Huberman: For instance, forgive me, but the one that I’m aware of is that flu in pregnant mothers at the first to second trimester transition is correlated with statistically higher incidence of schizophrenia in the offspring. Do I have that right?
That’s correct, but then there was a rubella outbreak that resulted in much higher rates of autism in the offspring. Um I think that was in 1960s, ah and really decades of animal models. So they take mice, and they inject them with lipopolysaccharide which causes an inflammatory reaction and when they do this to pregnant mice, the mice that are born to those women, to those female mice are at much higher risk for showing signs of symptoms of what looks like a neuro developmental disorder.
My observation: The illness of the pregnant women caused neuro developmental disorder to the offspring; not vaccine to the mother, nor to the offspring.

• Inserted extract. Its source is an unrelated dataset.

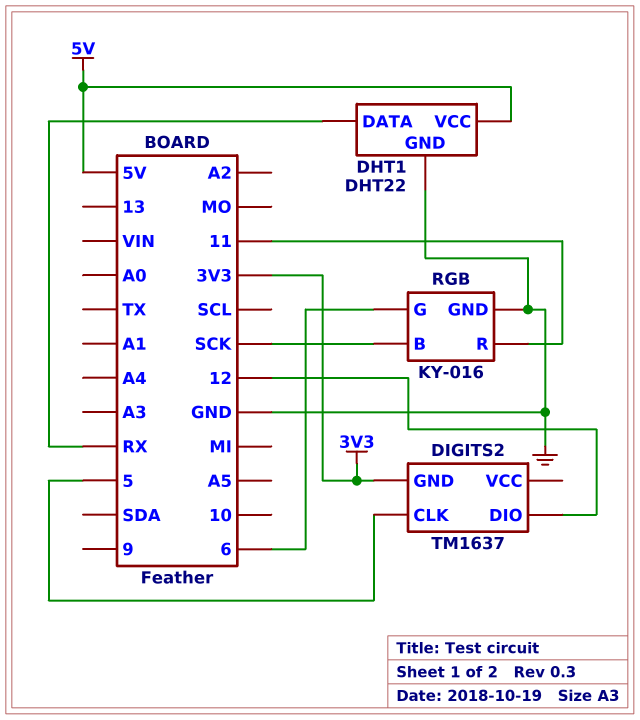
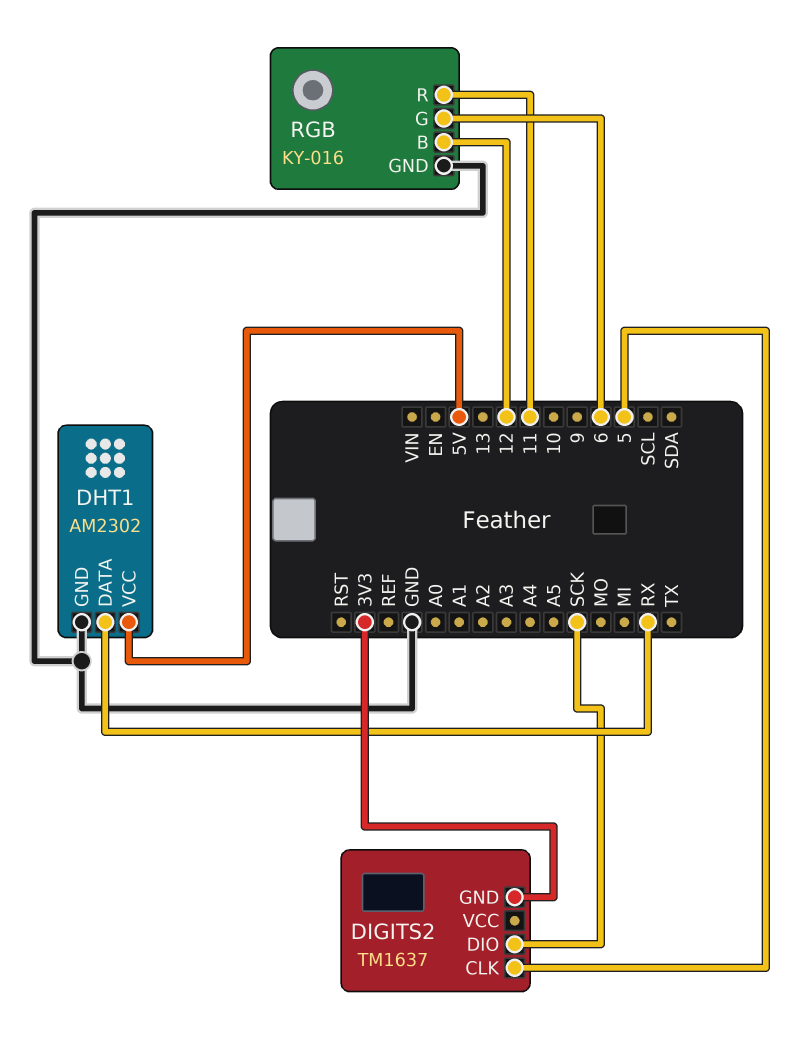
DHT1: DHT22 -> AM2302
DIGITS2 pin DIO: 12 -> SCK
RGB pin B: SCK -> 12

If you inject a pregnant mouse with lipopolysaccharide, can that mouse still have a normal appearing mouse? Yes. But the probability that the offspring will have a neuro developmental, symptoms of a neuro developmental condition increase.
Same observation as above.
That is where so much of the autism research has been focused. In trying to understand this. Trying to what is happening with inflammation, how does that impact neuro development? We know that.
So now back to the question that you posed. Is there any possibility that vaccines can contribute to that process? **Do vaccines increase inflammation? **
> I think the answer to that is yes.
My observation. Pure speculative opinion; no stats cited, no attribution to any basis for the opinion.
Is there variation in inflammatory response between different people? I think the answer to that is yes.
Same observation as the foregoing.
Can some people have a hyper-exaggerated inflammatory response to a vaccine? I think the answer to that is yes.
Same. But this is true for all interventions. There are variations in responses, whether vaccines, or supplements.